Last Stand at Khe Sanh: The U.S. Marines' Finest Hour in Vietnam
- Author: Gregg Jones
- Language: English
- Subject: Vietnam War
- Publisher: Da Capo Press
- Publication date: April 2014
- Publication place: United States
- Media type: Print
- Pages: 358 pp
- ISBN: 0306821397 (hardcover) 9780306821394 (hardcover)

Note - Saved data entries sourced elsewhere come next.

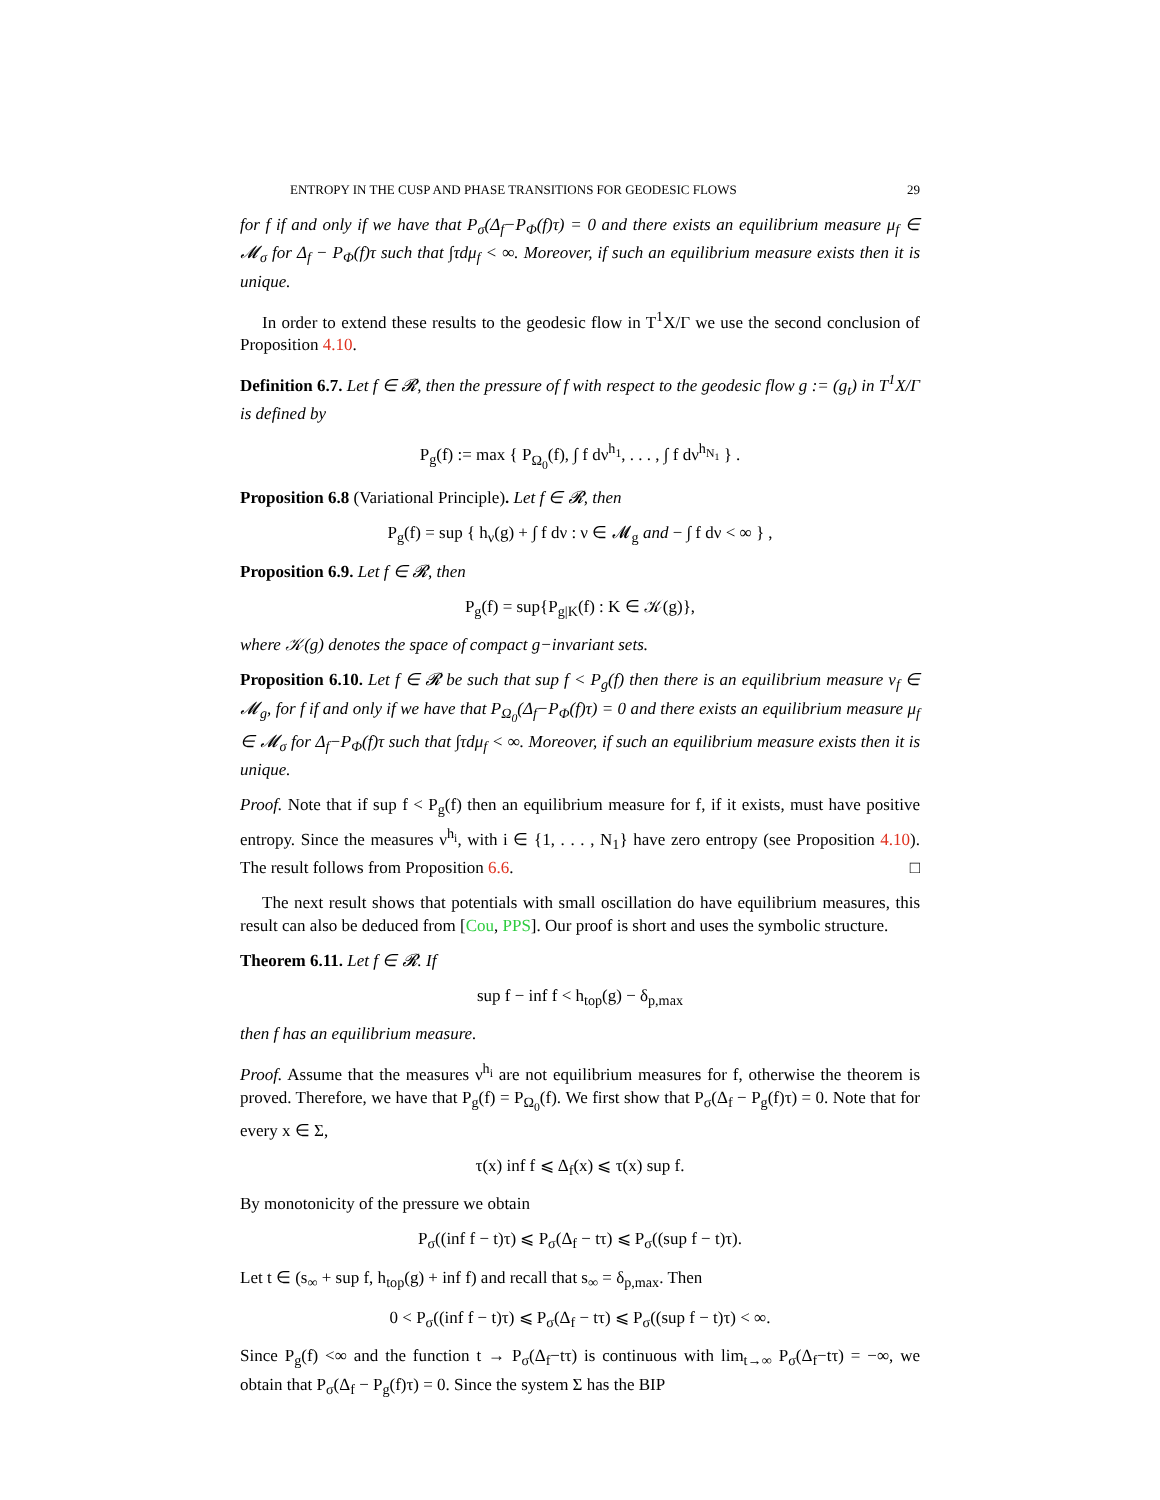ENTROPY IN THE CUSP AND PHASE TRANSITIONS FOR GEODESIC FLOWS 29
for f if and only if we have that P<sub>σ</sub>(Δ<sub>f</sub>−P<sub>Φ</sub>(f)τ) = 0 and there exists an equilibrium measure μ<sub>f</sub> ∈ 𝓜<sub>σ</sub> for Δ<sub>f</sub> − P<sub>Φ</sub>(f)τ such that ∫τdμ<sub>f</sub> < ∞. Moreover, if such an equilibrium measure exists then it is unique.
In order to extend these results to the geodesic flow in T<sup>1</sup>X/Γ we use the second conclusion of Proposition 4.10.
Definition 6.7. Let f ∈ 𝓡, then the pressure of f with respect to the geodesic flow g := (g<sub>t</sub>) in T<sup>1</sup>X/Γ is defined by
P<sub>g</sub>(f) := max { P<sub>Ω<sub>0</sub></sub>(f), ∫ f dν<sup>h<sub>1</sub></sup>, . . . , ∫ f dν<sup>h<sub>N<sub>1</sub></sub></sup> } .
Proposition 6.8 (Variational Principle). Let f ∈ 𝓡, then
P<sub>g</sub>(f) = sup { h<sub>ν</sub>(g) + ∫ f dν : ν ∈ 𝓜<sub>g</sub> and − ∫ f dν < ∞ } ,
Proposition 6.9. Let f ∈ 𝓡, then
P<sub>g</sub>(f) = sup{P<sub>g|K</sub>(f) : K ∈ 𝒦(g)},
where 𝒦(g) denotes the space of compact g−invariant sets.
Proposition 6.10. Let f ∈ 𝓡 be such that sup f < P<sub>g</sub>(f) then there is an equilibrium measure ν<sub>f</sub> ∈ 𝓜<sub>g</sub>, for f if and only if we have that P<sub>Ω<sub>0</sub></sub>(Δ<sub>f</sub>−P<sub>Φ</sub>(f)τ) = 0 and there exists an equilibrium measure μ<sub>f</sub> ∈ 𝓜<sub>σ</sub> for Δ<sub>f</sub>−P<sub>Φ</sub>(f)τ such that ∫τdμ<sub>f</sub> < ∞. Moreover, if such an equilibrium measure exists then it is unique.
Proof. Note that if sup f < P<sub>g</sub>(f) then an equilibrium measure for f, if it exists, must have positive entropy. Since the measures ν<sup>h<sub>i</sub></sup>, with i ∈ {1, . . . , N<sub>1</sub>} have zero entropy (see Proposition 4.10). The result follows from Proposition 6.6. □
The next result shows that potentials with small oscillation do have equilibrium measures, this result can also be deduced from [Cou, PPS]. Our proof is short and uses the symbolic structure.
Theorem 6.11. Let f ∈ 𝓡. If
sup f − inf f < h<sub>top</sub>(g) − δ<sub>p,max</sub>
then f has an equilibrium measure.
Proof. Assume that the measures ν<sup>h<sub>i</sub></sup> are not equilibrium measures for f, otherwise the theorem is proved. Therefore, we have that P<sub>g</sub>(f) = P<sub>Ω<sub>0</sub></sub>(f). We first show that P<sub>σ</sub>(Δ<sub>f</sub> − P<sub>g</sub>(f)τ) = 0. Note that for every x ∈ Σ,
τ(x) inf f ⩽ Δ<sub>f</sub>(x) ⩽ τ(x) sup f.
By monotonicity of the pressure we obtain
P<sub>σ</sub>((inf f − t)τ) ⩽ P<sub>σ</sub>(Δ<sub>f</sub> − tτ) ⩽ P<sub>σ</sub>((sup f − t)τ).
Let t ∈ (s<sub>∞</sub> + sup f, h<sub>top</sub>(g) + inf f) and recall that s<sub>∞</sub> = δ<sub>p,max</sub>. Then
0 < P<sub>σ</sub>((inf f − t)τ) ⩽ P<sub>σ</sub>(Δ<sub>f</sub> − tτ) ⩽ P<sub>σ</sub>((sup f − t)τ) < ∞.
Since P<sub>g</sub>(f) <∞ and the function t → P<sub>σ</sub>(Δ<sub>f</sub>−tτ) is continuous with lim<sub>t→∞</sub> P<sub>σ</sub>(Δ<sub>f</sub>−tτ) = −∞, we obtain that P<sub>σ</sub>(Δ<sub>f</sub> − P<sub>g</sub>(f)τ) = 0. Since the system Σ has the BIP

= Last Stand at Khe Sanh: The U.S. Marines' Finest Hour in Vietnam =

Last Stand at Khe Sanh: The U.S. Marines' Finest Hour in Vietnam is a book written by American journalist Gregg Jones and published by Da Capo Press in April 2014. It is Jones' third book.

==Content==

Last Stand at Khe Sanh: The U.S. Marines' Finest Hour in Vietnam illustrates, using extensive archival research, in-depth interviews, and oral histories, the 77-day siege of a Marine combat base at Khe Sanh, South Vietnam in 1968 as experienced by the men who fought it. This battle marked the first time the U.S. military abandoned an operating base under enemy pressure in Vietnam, and is considered a critical moment in America's failed war.

==Recognition==
Marine Corps Heritage Foundation 2015 General Wallace M. Greene, Jr. Award for distinguished nonfiction.